Author: Benjamin Mako Hill

The $100 Laptop will bring children technology as means to freedom and empowerment. The success of the project in the face of overwhelming global diversity will only be possible by embracing openness and by providing the laptop's users and developers a profound level of freedom.

As the children grow and pursue new ideas, the software and the tools should be able to grow with them and provide a gateway to other technology.

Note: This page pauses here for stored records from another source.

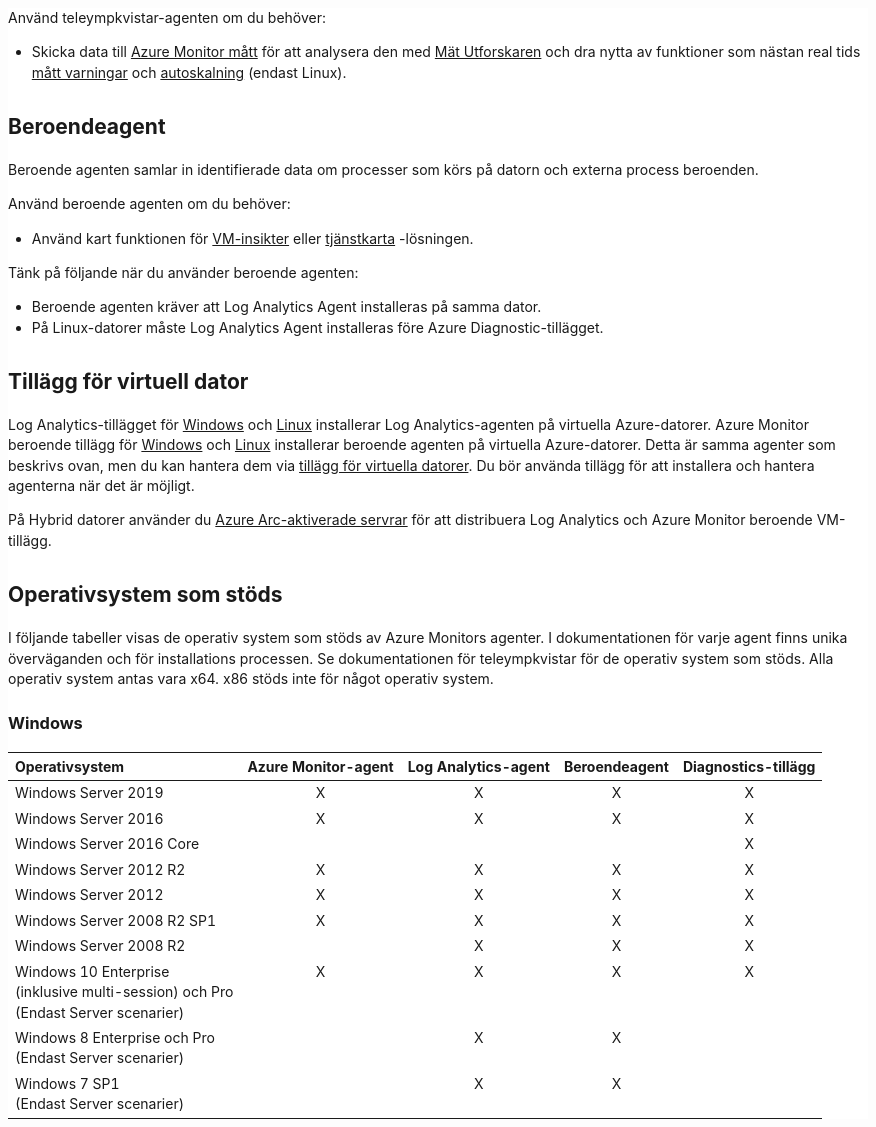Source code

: Använd teleympkvistar-agenten om du behöver:

* Skicka data till [Azure Monitor mått](../essentials/data-platform-metrics.md) för att analysera den med [Mät Utforskaren](../essentials/metrics-getting-started.md) och dra nytta av funktioner som nästan real tids [mått varningar](../alerts/alerts-metric-overview.md) och [autoskalning](../autoscale/autoscale-overview.md) (endast Linux).

## <a name="dependency-agent"></a>Beroendeagent

Beroende agenten samlar in identifierade data om processer som körs på datorn och externa process beroenden. 

Använd beroende agenten om du behöver:

* Använd kart funktionen för [VM-insikter](../vm/vminsights-overview.md) eller [tjänstkarta](../vm/service-map.md) -lösningen.

Tänk på följande när du använder beroende agenten:

- Beroende agenten kräver att Log Analytics Agent installeras på samma dator.
- På Linux-datorer måste Log Analytics Agent installeras före Azure Diagnostic-tillägget.

## <a name="virtual-machine-extensions"></a>Tillägg för virtuell dator

Log Analytics-tillägget för [Windows](../../virtual-machines/extensions/oms-windows.md) och [Linux](../../virtual-machines/extensions/oms-linux.md) installerar Log Analytics-agenten på virtuella Azure-datorer. Azure Monitor beroende tillägg för [Windows](../../virtual-machines/extensions/agent-dependency-windows.md) och [Linux](../../virtual-machines/extensions/agent-dependency-linux.md) installerar beroende agenten på virtuella Azure-datorer. Detta är samma agenter som beskrivs ovan, men du kan hantera dem via [tillägg för virtuella datorer](../../virtual-machines/extensions/overview.md). Du bör använda tillägg för att installera och hantera agenterna när det är möjligt.

På Hybrid datorer använder du [Azure Arc-aktiverade servrar](../../azure-arc/servers/manage-vm-extensions.md) för att distribuera Log Analytics och Azure Monitor beroende VM-tillägg.

## <a name="supported-operating-systems"></a>Operativsystem som stöds

I följande tabeller visas de operativ system som stöds av Azure Monitors agenter. I dokumentationen för varje agent finns unika överväganden och för installations processen. Se dokumentationen för teleympkvistar för de operativ system som stöds. Alla operativ system antas vara x64. x86 stöds inte för något operativ system.

### <a name="windows"></a>Windows

| Operativsystem | Azure Monitor-agent | Log Analytics-agent | Beroendeagent | Diagnostics-tillägg | 
|:---|:---:|:---:|:---:|:---:|
| Windows Server 2019                                      | X | X | X | X |
| Windows Server 2016                                      | X | X | X | X |
| Windows Server 2016 Core                                 |   |   |   | X |
| Windows Server 2012 R2                                   | X | X | X | X |
| Windows Server 2012                                      | X | X | X | X |
| Windows Server 2008 R2 SP1                               | X | X | X | X |
| Windows Server 2008 R2                                   |   | X | X | X |
| Windows 10 Enterprise<br>(inklusive multi-session) och Pro<br>(Endast Server scenarier)  | X | X | X | X |
| Windows 8 Enterprise och Pro<br>(Endast Server scenarier)  |   | X | X |   |
| Windows 7 SP1<br>(Endast Server scenarier)                 |   | X | X |   |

To achieve these and other practical goals and to live up to the principles upon which we believe the success of our platform will be built, we insist that the software platform for the One Laptop Per Child project:

 • Must include source code and allow modification so that our developers, the
   governments that are our customers and the children who use the laptop can
   look under the hood change the software to fit an inconceivable and
   inconceivably diverse set of needs. Our software must also provide a
   self-hosting development platform.
 • Must allow distribution of modified copies of software under the same
   license so that the freedoms that our developers depend upon for success
   remain available to the users and developers who define the next generation
   of the software. Our users and customers must be able to localize
   software into their language, fix the software to remove bugs, and
   repurpose the software to fit their needs.
 • Must allow redistribution without permission -- either alone or as part of
   an aggregate distribution -- because we can not know and should not control
   how the tools we create will be re-purposed in the future. Our children
   outgrow our platform, our software should be able to grow with them.
 • Must not require royalty payments or any other fee for redistribution or
   modification for obvious reasons of economy and pragmatism in the context
   of our project.
 • Must not discriminate against persons, groups or against fields of
   endeavor. Our software's power will come through it's ability to grow and
   change with the children and in a variety of contexts.
 • Must not place restrictions on other software that may distributed along
   side it. Software licenses must not bar either proprietary, or "copyleft"
   software from being distributed on the platform. A world of great software
   will be used to make this project succeed – both open and closed. We need
   to be able to choose from all of it.
 • Must allow these rights to be passed on along with the software. This means
   that we must not provide a license specific to the $100 Laptop project or
   organization or its customers. While we are the developers of this platform
   today, the users of this platform are the developers of tomorrow and it is
   through them that the platform will succeed, be transformed, and be passed
   on. They need the same rights as we do.
 • Must not be otherwise encumbered by software patents which restrict
   modification or use in the ways described above. All patents practiced by
   software should be sublicenseable and allow our users to make use or sell
   derivative versions that practice the patent in question.
 • Must support and promote open and patent unencumbered data interchange and
   file formats.
 • Must be able to be built using unencumbered tools (e.g., compilers) whose
   output is unencumbered and free to examine and reverse engineer.